Instruções do exercício>
a – Segundo o texto sobre o ministro Eros Grau, de qual instituição ele desejaria tornar-se membro?
b – Prossiga com o texto sobre o ministro Eros Grau a partir da última frase apresentada.

*** Texto fornecido

Há algo de profundamente errado nesse processo pernicioso de politização do Supremo Tribunal Federal (STF), escancarado pela ação deletéria de seu presidente Gilmar Mendes.
Tome-se o caso do Ministro Eros Grau. Paira sobre ele a suspeita de uma ambição maior do que a riqueza, do que o compadrio, menos espúria do que a propina: ele almeja a imortalidade, ser um membro da Academia Brasileira de Letras (ABL).
Uma das portas de entrada poderia ser o senador José Sarney que, dentre outros feitos, se imortalizou como acadêmico.
Em suas decisões, votos ou opiniões, Eros sempre preservou Sarney – o que em nada o compromete.
Mas o que está ocorrendo agora?
Nas eleições de 2006, o grupo de Sarney entrou com recursos no TSE contra a diplomação do governador eleito Jackson Lago, acusado de abuso de poder político. Relator do recursos, Eros foi favorável à cassação. Lago caiu e – só nesse país macunaímico – a candidata derrotada assumiu como governadora.
Antes da votação, o grupo de Lago entrou com um embargo, não reconhecendo o poder do TSE de apreciar casos originários. Ficou mofando na gaveta de Eros.
Agora, chegou a vez do TSE apreciar denúncia de abuso de poder econômico por Roseana. Eros se afasta do TSE e resolve apreciar o recurso, agora beneficiando diretamente Roseana: impedindo que seja julgada e não estendendo esse benefício ao processo que lhe deu de bandeja o cargo de governadora.
Tenho para mim, que, com algumas honrosas exceções, a atual geração de Ministros é responsável pelo maior processo de desmoralização do Supremo em período democrático.
Último Segundo - Luis Nassif
Por Charles Leonel Bakalarczyk
Prezado Nassif:
Difícil acreditar que o Eros Grau esteja protegendo a família Sarney em troca de apoio para ser membro da ABL. Mas bruxas existem…
Não conheço Grau pessoalmente, contudo admiro suas obras jurídicas e nunca soube de nada que desabonasse sua conduta.
Se for assim como você diz, fico desiludido com mais uma personalidade da República…
Se me permite, tenho algumas considerações que me fazem crer na honrabilidade de Eros Grau.

******
*** Extrato de dados

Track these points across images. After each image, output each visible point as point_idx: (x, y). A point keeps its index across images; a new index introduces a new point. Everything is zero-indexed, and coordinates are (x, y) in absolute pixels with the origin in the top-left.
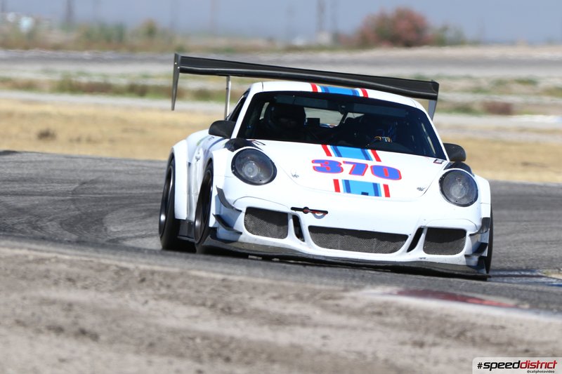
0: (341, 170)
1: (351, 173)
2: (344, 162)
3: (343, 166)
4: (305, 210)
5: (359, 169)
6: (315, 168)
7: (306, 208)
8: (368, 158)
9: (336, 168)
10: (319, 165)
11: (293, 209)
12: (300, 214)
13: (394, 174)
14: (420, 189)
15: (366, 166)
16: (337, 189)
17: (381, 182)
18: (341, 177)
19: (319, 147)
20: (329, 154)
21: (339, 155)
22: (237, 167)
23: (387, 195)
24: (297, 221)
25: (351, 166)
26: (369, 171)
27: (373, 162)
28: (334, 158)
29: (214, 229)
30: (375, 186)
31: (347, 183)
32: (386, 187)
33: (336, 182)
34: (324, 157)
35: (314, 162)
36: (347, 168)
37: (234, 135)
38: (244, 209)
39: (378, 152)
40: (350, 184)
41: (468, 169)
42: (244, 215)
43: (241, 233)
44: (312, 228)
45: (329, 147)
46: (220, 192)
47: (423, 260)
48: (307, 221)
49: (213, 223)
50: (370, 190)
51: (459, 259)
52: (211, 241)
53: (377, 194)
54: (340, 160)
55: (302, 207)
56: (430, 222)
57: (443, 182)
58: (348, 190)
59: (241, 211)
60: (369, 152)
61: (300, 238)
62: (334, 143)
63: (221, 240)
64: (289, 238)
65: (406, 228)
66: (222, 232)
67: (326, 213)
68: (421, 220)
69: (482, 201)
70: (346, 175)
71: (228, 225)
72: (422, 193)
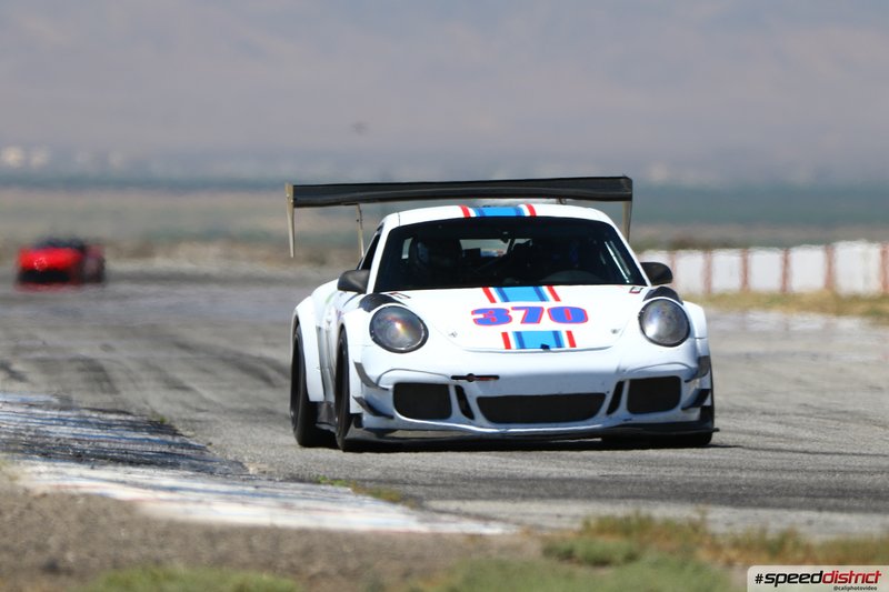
0: (508, 319)
1: (525, 320)
2: (515, 308)
3: (512, 313)
4: (470, 378)
5: (533, 316)
6: (478, 322)
7: (471, 375)
8: (543, 298)
9: (502, 317)
10: (481, 316)
11: (454, 377)
12: (463, 383)
13: (578, 315)
14: (614, 332)
15: (541, 309)
16: (508, 345)
17: (563, 328)
18: (510, 328)
19: (479, 291)
20: (492, 300)
21: (506, 299)
22: (379, 334)
23: (573, 344)
24: (460, 390)
25: (522, 313)
26: (546, 316)
27: (551, 303)
28: (500, 304)
29: (358, 416)
30: (556, 334)
31: (519, 335)
32: (570, 334)
33: (505, 335)
34: (488, 305)
35: (474, 312)
36: (517, 316)
37: (370, 289)
38: (391, 387)
39: (556, 288)
40: (524, 336)
41: (672, 294)
42: (391, 394)
43: (392, 417)
44: (481, 401)
45: (492, 290)
46: (359, 367)
47: (629, 422)
48: (474, 391)
49: (354, 408)
50: (551, 342)
51: (676, 415)
52: (354, 433)
53: (559, 345)
54: (507, 306)
55: (465, 374)
56: (631, 372)
57: (642, 317)
58: (522, 345)
59: (387, 389)
60: (545, 289)
61: (468, 413)
62: (499, 284)
63: (368, 429)
64: (453, 417)
65: (603, 384)
66: (368, 419)
67: (496, 377)
68: (619, 371)
69: (697, 335)
70: (516, 325)
71: (373, 408)
72: (617, 335)
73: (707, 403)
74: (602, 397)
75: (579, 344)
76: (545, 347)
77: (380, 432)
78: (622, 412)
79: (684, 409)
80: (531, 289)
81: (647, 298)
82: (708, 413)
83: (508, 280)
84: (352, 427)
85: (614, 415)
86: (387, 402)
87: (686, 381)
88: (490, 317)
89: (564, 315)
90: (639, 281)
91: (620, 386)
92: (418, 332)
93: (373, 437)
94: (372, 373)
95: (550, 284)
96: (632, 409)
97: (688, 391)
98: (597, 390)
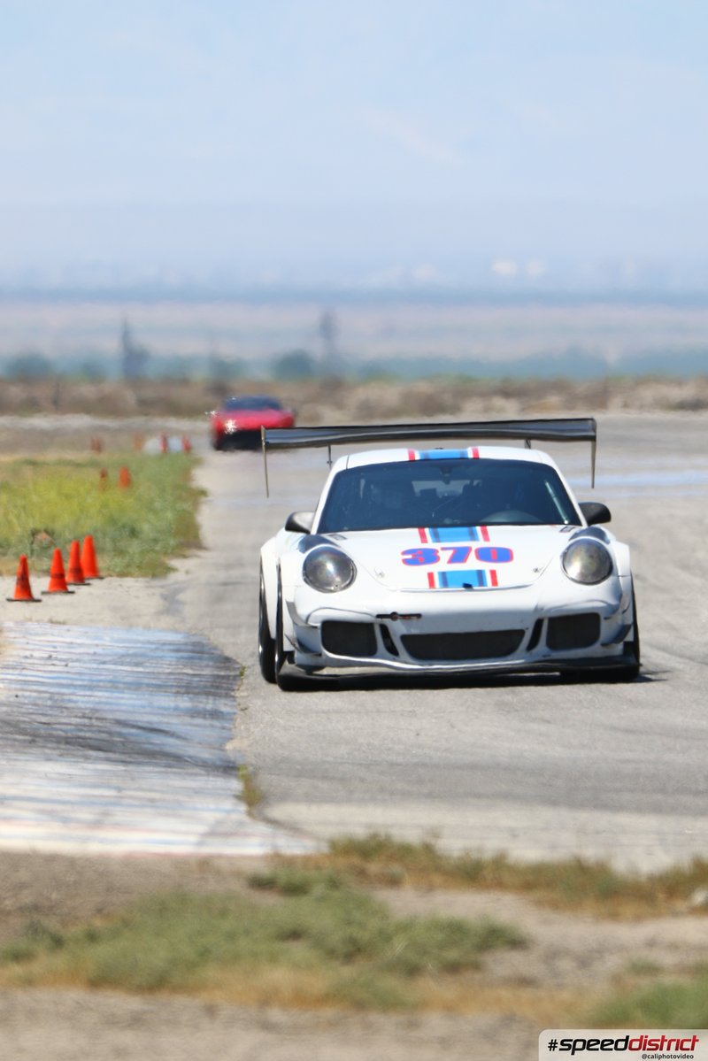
0: (437, 559)
1: (452, 560)
2: (443, 549)
3: (441, 554)
4: (394, 616)
5: (459, 556)
6: (406, 562)
7: (394, 614)
8: (473, 537)
9: (430, 557)
10: (410, 557)
11: (379, 616)
12: (387, 622)
13: (504, 555)
14: (536, 570)
15: (468, 550)
16: (432, 584)
17: (486, 567)
18: (436, 568)
19: (415, 531)
20: (424, 540)
21: (437, 538)
22: (312, 574)
23: (495, 582)
24: (384, 629)
25: (450, 553)
26: (472, 556)
27: (480, 543)
28: (431, 544)
29: (291, 654)
30: (480, 574)
31: (443, 575)
32: (493, 573)
33: (431, 576)
34: (418, 544)
35: (405, 553)
36: (445, 556)
37: (314, 531)
38: (319, 625)
39: (489, 528)
40: (448, 576)
41: (601, 535)
42: (319, 631)
43: (320, 655)
44: (404, 638)
45: (427, 530)
46: (292, 607)
47: (548, 658)
48: (398, 629)
49: (287, 647)
50: (473, 581)
51: (595, 650)
52: (288, 668)
53: (481, 582)
54: (437, 546)
55: (389, 612)
56: (550, 610)
57: (566, 557)
58: (445, 583)
59: (316, 627)
60: (478, 529)
61: (393, 651)
62: (434, 525)
63: (300, 666)
64: (378, 654)
65: (522, 621)
66: (299, 656)
67: (419, 616)
68: (537, 610)
69: (620, 574)
70: (443, 565)
71: (303, 647)
72: (538, 574)
73: (630, 637)
74: (521, 633)
75: (501, 583)
76: (468, 586)
77: (310, 669)
78: (542, 647)
79: (604, 645)
80: (465, 530)
81: (576, 535)
82: (633, 648)
83: (447, 521)
84: (286, 663)
85: (535, 651)
86: (316, 640)
87: (606, 618)
88: (419, 557)
89: (485, 555)
90: (575, 521)
91: (539, 623)
92: (346, 567)
93: (301, 672)
94: (303, 611)
95: (484, 525)
96: (552, 644)
97: (607, 629)
98: (517, 626)
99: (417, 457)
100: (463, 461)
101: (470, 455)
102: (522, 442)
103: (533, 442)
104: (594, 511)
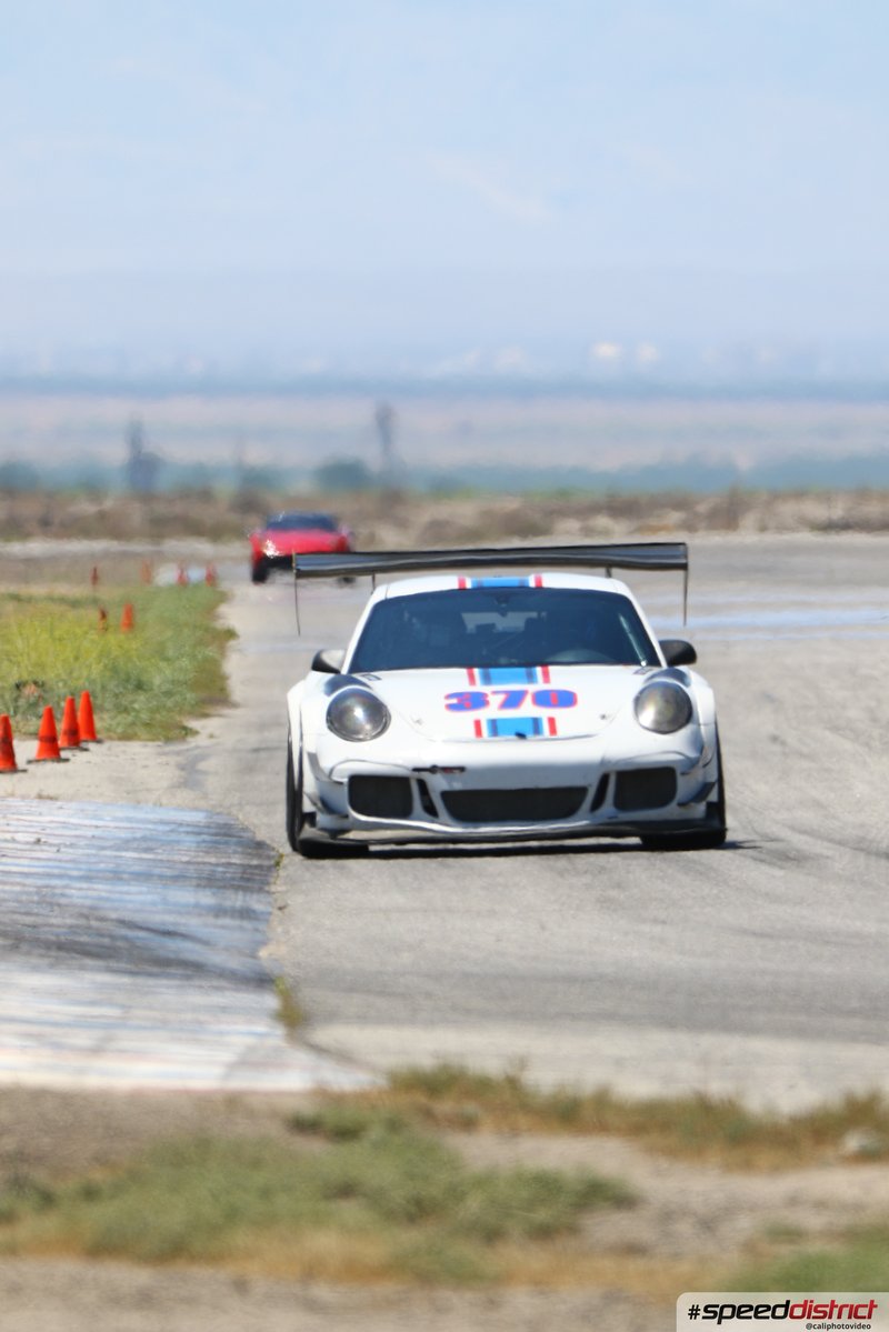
0: (486, 705)
1: (503, 706)
2: (495, 693)
3: (491, 698)
4: (433, 769)
5: (513, 700)
6: (450, 707)
7: (434, 767)
8: (531, 680)
9: (477, 701)
10: (454, 701)
11: (417, 770)
12: (426, 776)
13: (566, 699)
14: (603, 717)
15: (525, 693)
16: (479, 732)
17: (543, 713)
18: (484, 715)
19: (463, 672)
20: (472, 679)
21: (488, 681)
22: (338, 720)
23: (553, 730)
24: (422, 785)
25: (502, 697)
26: (528, 700)
27: (540, 686)
28: (479, 687)
29: (311, 815)
30: (536, 723)
31: (493, 723)
32: (552, 721)
33: (478, 724)
34: (465, 687)
35: (449, 696)
36: (495, 700)
37: (344, 671)
38: (345, 780)
39: (552, 669)
40: (499, 724)
41: (681, 677)
42: (346, 789)
43: (347, 816)
44: (445, 795)
45: (476, 671)
46: (314, 759)
47: (614, 820)
48: (438, 784)
49: (308, 807)
50: (527, 729)
51: (671, 811)
52: (308, 832)
53: (537, 731)
54: (487, 689)
55: (428, 765)
56: (617, 762)
57: (639, 702)
58: (494, 732)
59: (341, 783)
60: (539, 670)
61: (431, 811)
62: (485, 665)
63: (322, 829)
64: (414, 815)
65: (584, 777)
66: (322, 819)
67: (462, 769)
68: (603, 763)
69: (701, 721)
70: (493, 711)
71: (327, 806)
72: (604, 722)
73: (713, 797)
74: (582, 791)
76: (521, 736)
77: (335, 833)
78: (608, 808)
79: (681, 805)
80: (522, 671)
81: (653, 677)
82: (718, 809)
83: (503, 661)
84: (307, 826)
85: (600, 811)
86: (342, 798)
87: (683, 774)
88: (466, 702)
89: (543, 699)
90: (653, 661)
91: (604, 780)
92: (378, 713)
93: (325, 838)
94: (326, 764)
95: (545, 664)
96: (620, 804)
97: (684, 787)
98: (577, 782)
99: (469, 585)
100: (523, 590)
101: (532, 584)
102: (602, 570)
103: (615, 571)
104: (677, 650)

******

Respostas do exercício>
a – Da Academia Brasileira de Letras (ABL).

b –
Chamo a atenção do teor do art. 224 do Código Eleitoral: “Se a nulidade atingir a mais de metade dos votos do País nas eleições presidenciais, do Estado nas eleições federais e estaduais ou do município nas eleições municipais, julgar-se-ão prejudicadas as demais votações e o Tribunal marcará dia para nova eleição dentro do prazo de 20 (vinte) a 40 (quarenta) dias”.
Em observação a esse dispositivo, o TSE decidiu: “Declarados nulos os votos por captação indevida (Art. 41-A da Lei nº 9.504/97), que, no conjunto, excedem a 50% dos votos válidos, determina-se a realização de novo pleito, não a posse do segundo colocado”. (REspe nº 19759, TSE/PR, Rel. Min. Luiz Carlos Madeira. j. 10.12.2002, DJ 14.02.2003, p. 191).
O mesmo vale para a hipótese de abuso do poder econômico e político.
Assim, se o candidato mais votado perder o mandato por força da captação indevida de votos ou abuso do poder econômico, seus votos são declarados nulos. Se obteve 50% dos votos válidos (não são considerados os brancos), cai todo o processo eleitoral e novas eleições são marcadas (diretas ou indiretas). Mas se o candidato não obteve 50% dos votos válidos, assume o segundo.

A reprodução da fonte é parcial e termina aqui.